--- Study text ---
--- START ---

Distinct role of outer membrane protein A in the intrinsic resistance of Acinetobacter baumannii and Acinetobacter nosocomialis

Acinetobacter baumannii outer membrane protein A (AbOmpA) contributes to the intrinsic resistance of A. baumannii through the OmpA-like domain. The present study investigated the role of Acinetobacter nosocomialis OmpA (AnOmpA) in the intrinsic resistance of A. nosocomialis and compared it with the role of AbOmpA. The minimal inhibitory concentrations (MICs) of antimicrobial agents against wild-type A. nosocomialis ATCC 17903, Delta AnompA mutant, and single-copy AnompA-complemented strains were determined by performing E-test or agar dilution. Single-copy ompA cross-complemented strains were constructed by cross-inserting AnompA and AbompA open reading frames (ORFs) along with their native promoters into Delta AbompA and Delta AnompA mutant strains, respectively, and the MICs of antimicrobial agents against these strains were determined. The Delta AnompA mutant of A. nosocomialis was more susceptible to colistin (20.0-fold) and gentamicin (4.8-fold) than the wild-type strain. The MICs of gentamicin and tetracycline against the Delta AnompA mutant did not decrease in the presence of an efflux pump inhibitor. The MIC of trimethoprim against the Delta AnompA mutant harbouring P-AbompA and AbompA ORF increased by >4.0-fold compared with that against the wild-type strain. However, the MICs of all the tested antimicrobial agents were similar against the wild-type A. baumannii ATCC 17978 and Delta AbompA mutant harbouring P-AnompA and AnompA ORF. These results indicate that AnOmpA contributes to the intrinsic resistance of A. nosocomialis similar to AbOmpA. However, AbOmpA and AnOmpA perform different roles in the intrinsic resistance of trimethoprim.

--- END ---

--- Dataset ---
--- START ---

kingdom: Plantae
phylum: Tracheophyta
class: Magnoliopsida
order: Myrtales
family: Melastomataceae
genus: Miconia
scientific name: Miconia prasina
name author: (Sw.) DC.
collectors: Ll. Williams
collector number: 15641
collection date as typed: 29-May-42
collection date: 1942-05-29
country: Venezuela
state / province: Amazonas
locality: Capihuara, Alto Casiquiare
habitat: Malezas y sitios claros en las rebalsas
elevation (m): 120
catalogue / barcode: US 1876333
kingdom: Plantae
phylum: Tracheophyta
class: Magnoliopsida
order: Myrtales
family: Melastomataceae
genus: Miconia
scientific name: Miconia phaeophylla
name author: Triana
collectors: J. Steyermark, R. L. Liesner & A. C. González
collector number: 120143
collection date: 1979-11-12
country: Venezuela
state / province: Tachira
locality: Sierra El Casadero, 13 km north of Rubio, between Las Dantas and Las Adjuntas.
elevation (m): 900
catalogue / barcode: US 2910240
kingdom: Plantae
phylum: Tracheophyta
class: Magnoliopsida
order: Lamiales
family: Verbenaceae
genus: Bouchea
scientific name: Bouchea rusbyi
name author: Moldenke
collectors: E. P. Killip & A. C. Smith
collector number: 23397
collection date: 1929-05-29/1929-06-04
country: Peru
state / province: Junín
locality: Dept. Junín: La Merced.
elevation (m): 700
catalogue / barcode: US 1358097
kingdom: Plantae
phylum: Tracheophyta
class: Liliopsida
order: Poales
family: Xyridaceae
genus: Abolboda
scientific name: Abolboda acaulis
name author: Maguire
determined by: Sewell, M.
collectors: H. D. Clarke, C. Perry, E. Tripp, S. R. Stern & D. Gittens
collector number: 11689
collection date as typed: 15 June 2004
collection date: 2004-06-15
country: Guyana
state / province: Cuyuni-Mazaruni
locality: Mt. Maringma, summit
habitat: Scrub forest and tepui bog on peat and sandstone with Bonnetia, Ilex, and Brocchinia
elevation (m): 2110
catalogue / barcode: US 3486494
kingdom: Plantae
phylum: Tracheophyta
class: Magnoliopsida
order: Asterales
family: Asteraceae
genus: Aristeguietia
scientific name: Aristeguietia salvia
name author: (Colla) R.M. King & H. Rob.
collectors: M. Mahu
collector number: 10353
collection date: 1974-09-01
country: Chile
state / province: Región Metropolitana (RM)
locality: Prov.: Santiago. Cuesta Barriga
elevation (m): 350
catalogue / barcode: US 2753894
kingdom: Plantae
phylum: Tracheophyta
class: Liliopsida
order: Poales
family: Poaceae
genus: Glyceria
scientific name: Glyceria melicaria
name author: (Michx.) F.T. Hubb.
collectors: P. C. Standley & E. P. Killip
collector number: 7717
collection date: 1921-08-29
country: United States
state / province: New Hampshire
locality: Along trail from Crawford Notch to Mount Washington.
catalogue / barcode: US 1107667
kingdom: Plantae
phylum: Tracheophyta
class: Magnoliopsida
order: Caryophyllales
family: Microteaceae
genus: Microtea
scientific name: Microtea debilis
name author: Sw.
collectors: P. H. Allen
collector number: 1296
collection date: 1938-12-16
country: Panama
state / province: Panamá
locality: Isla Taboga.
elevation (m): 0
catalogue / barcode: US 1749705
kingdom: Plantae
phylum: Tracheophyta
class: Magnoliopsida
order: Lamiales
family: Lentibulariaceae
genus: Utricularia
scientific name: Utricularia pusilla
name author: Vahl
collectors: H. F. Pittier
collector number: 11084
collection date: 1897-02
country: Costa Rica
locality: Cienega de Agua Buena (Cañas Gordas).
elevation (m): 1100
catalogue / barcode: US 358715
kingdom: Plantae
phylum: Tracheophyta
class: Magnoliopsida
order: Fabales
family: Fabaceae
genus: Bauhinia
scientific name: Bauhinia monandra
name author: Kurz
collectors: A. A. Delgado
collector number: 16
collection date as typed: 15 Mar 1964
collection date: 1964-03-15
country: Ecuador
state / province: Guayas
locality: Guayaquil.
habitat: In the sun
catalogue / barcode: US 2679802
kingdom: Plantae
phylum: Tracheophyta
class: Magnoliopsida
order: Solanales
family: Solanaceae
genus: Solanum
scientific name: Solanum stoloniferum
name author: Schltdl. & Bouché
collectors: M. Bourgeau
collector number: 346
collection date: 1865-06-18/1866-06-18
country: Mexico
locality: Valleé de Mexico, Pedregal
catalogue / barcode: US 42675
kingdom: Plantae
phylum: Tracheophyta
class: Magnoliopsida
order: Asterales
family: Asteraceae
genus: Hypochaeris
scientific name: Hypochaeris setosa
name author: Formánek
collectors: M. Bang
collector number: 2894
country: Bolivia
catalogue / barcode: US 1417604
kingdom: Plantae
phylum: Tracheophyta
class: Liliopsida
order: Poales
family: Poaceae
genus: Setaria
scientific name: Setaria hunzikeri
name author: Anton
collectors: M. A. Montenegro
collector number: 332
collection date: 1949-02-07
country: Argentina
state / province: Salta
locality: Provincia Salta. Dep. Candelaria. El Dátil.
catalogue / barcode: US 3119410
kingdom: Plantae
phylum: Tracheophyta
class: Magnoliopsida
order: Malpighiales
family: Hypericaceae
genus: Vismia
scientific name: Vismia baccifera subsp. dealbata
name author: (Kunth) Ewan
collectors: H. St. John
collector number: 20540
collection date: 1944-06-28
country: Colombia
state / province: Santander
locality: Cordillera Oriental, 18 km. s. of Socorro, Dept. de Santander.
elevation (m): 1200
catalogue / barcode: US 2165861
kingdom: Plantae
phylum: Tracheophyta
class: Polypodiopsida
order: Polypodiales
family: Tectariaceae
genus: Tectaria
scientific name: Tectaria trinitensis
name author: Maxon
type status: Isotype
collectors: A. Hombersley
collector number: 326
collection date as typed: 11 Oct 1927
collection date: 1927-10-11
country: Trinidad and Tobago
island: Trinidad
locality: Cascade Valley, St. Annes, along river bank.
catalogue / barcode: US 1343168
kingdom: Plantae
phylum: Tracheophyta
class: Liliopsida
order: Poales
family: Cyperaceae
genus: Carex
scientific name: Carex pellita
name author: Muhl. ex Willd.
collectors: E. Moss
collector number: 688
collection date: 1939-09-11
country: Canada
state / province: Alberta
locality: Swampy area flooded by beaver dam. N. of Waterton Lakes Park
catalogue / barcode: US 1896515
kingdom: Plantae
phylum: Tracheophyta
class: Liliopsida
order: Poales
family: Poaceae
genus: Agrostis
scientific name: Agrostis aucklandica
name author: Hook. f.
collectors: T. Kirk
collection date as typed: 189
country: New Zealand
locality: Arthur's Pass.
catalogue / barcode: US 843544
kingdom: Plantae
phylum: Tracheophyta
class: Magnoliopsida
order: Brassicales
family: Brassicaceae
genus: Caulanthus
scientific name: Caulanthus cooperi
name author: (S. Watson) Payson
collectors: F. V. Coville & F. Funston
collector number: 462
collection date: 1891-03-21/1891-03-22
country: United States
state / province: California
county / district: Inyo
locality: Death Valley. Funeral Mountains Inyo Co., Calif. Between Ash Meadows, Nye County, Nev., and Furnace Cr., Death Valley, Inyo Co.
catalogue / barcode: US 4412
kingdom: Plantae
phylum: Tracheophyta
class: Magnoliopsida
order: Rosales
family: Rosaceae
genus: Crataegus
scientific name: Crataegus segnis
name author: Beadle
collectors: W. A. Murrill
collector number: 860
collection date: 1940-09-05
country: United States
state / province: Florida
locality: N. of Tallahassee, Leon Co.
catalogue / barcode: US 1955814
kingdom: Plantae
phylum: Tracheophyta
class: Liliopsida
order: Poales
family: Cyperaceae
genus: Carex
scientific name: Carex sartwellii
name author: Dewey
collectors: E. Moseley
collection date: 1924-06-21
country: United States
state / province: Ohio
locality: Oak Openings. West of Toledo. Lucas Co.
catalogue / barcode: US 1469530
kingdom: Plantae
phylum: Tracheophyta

--- END ---

--- Directions ---
Answer these questions from the text on outer membrane protein A in Acinetobacter.
(a) Which wild-type A. nosocomialis strain was tested?
(b) How many times more susceptible to colistin was the Delta AnompA mutant than the wild-type strain?
(c) In which strain did the MIC of trimethoprim rise by more than 4.0-fold compared with the wild-type strain?

--- Exercise solution ---
(a) A. nosocomialis ATCC 17903
(b) 20.0-fold
(c) The Delta AnompA mutant harbouring P-AbompA and AbompA ORF